Musicals from 1961 include Frank Loesser's How to Succeed In Business Without Really Trying, Jerry Herman's Milk and Honey, Bob Merrill's Carnival!, Johnny Burke's Donnybrook!, and Comden and Green's Subways are for Sleeping.
Among the year's plays were Robert Bolt's A Man for All Seasons, Neil Simon's Come Blow Your Horn, Jean Kerr's Mary, Mary, Ossie Davis' Purlie Victorious, Henry and Phoebe Ephron's Take Her, She's Mine and Harold Pinter's The Caretaker.

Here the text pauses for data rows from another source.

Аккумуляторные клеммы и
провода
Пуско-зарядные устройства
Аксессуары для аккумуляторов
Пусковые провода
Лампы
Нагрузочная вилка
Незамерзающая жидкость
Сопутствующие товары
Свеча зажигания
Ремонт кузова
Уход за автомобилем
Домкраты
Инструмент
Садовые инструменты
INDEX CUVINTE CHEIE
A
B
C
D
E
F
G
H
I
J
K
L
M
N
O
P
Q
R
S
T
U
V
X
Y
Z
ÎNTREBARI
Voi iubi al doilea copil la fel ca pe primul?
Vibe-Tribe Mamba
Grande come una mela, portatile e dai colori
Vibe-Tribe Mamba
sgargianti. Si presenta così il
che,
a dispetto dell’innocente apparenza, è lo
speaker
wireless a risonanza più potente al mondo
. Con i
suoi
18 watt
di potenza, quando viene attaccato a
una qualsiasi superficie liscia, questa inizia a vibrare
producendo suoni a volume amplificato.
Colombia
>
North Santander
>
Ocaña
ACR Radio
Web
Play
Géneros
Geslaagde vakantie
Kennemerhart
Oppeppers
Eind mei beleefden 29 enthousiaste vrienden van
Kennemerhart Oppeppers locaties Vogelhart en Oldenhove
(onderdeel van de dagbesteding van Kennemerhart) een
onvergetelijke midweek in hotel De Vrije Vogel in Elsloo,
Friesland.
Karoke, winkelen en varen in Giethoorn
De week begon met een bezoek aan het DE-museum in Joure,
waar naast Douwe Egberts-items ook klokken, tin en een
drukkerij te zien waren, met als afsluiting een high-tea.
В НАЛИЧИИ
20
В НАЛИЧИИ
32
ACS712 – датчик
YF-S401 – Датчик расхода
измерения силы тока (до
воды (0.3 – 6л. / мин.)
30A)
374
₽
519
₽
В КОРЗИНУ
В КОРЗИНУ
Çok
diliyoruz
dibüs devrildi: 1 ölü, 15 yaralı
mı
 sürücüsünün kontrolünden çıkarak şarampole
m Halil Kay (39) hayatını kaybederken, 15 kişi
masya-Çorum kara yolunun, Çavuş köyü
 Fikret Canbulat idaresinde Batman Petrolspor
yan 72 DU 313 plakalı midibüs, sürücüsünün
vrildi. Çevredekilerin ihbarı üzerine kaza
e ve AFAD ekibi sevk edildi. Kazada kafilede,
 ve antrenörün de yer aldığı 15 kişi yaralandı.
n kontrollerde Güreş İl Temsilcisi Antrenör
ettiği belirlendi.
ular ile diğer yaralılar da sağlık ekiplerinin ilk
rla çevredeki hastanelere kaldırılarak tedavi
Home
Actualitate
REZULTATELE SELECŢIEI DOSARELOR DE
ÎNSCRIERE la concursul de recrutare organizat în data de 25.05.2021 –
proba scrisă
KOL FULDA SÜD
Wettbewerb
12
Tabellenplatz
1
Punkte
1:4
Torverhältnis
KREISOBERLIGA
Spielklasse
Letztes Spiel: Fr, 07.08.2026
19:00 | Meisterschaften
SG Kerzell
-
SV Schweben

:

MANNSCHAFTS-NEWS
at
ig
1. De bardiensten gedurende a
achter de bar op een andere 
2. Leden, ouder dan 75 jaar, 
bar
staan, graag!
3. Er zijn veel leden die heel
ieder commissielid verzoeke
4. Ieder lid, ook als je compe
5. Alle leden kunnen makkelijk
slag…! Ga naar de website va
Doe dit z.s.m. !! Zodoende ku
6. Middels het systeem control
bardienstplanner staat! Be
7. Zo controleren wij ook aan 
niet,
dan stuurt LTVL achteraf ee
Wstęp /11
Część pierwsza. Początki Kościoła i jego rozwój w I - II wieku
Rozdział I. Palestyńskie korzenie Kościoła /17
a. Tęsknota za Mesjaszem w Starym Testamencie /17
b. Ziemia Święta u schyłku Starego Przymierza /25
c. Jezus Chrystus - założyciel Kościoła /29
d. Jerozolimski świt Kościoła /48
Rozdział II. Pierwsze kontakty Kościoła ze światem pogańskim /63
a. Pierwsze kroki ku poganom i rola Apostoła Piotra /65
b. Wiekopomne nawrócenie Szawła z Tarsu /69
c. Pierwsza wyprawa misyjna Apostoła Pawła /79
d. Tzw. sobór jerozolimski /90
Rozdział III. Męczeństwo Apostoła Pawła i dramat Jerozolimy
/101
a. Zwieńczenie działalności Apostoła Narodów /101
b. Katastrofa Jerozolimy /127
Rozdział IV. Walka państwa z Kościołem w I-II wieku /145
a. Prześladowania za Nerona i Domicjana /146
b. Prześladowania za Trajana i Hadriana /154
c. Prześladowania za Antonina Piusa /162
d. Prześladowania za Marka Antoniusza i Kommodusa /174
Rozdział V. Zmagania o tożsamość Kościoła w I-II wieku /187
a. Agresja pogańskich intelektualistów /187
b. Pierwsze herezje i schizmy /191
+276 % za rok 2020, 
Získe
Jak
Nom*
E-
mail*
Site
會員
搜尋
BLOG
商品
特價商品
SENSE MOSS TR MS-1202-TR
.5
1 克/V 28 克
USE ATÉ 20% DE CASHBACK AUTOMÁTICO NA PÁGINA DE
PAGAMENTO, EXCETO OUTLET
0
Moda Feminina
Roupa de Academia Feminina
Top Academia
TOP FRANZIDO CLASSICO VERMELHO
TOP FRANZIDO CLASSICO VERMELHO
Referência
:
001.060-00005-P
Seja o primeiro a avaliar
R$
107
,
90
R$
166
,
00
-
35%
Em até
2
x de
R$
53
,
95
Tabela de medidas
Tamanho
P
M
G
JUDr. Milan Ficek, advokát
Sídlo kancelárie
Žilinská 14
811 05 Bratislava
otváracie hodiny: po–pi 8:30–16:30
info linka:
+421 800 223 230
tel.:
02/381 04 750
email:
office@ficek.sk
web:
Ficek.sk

Tennessee Williams' The Night of the Iguana featured Bette Davis in her final Broadway role. William Shatner appeared in A Shot in the Dark before he went on to boldly go where no one had gone before. And Dustin Hoffman made his Broadway debut, in The Cook for Mr. General, six years before starring in one of my favorite movies, The Graduate.
Three plays opened and closed on the same night: The Garden of Sweets, set in a Greek-American candy store and ice cream parlor in a city on the Great Lakes; Julia, Jake and Uncle Joe, which took place in a New York apartment, a Moscow hotel room, the office of the American ambassador and the Kremlin; and Once There Was a Russian, set in 1787, in Potemkin's study in a small Crimean palace on the sea.
One show from 1961 that became a hit is on my must-see list for 2011: the revival of How to Succeed in Business, with Daniel Radcliffe taking on the role created by Robert Morse. Radcliffe was compelling in his Broadway debut in Equus and I'm looking forward to seeing him in a musical.
Wherever you are I hope your 2011 is happy, healthy and filled with great theatre and as always, thank-you for stopping by.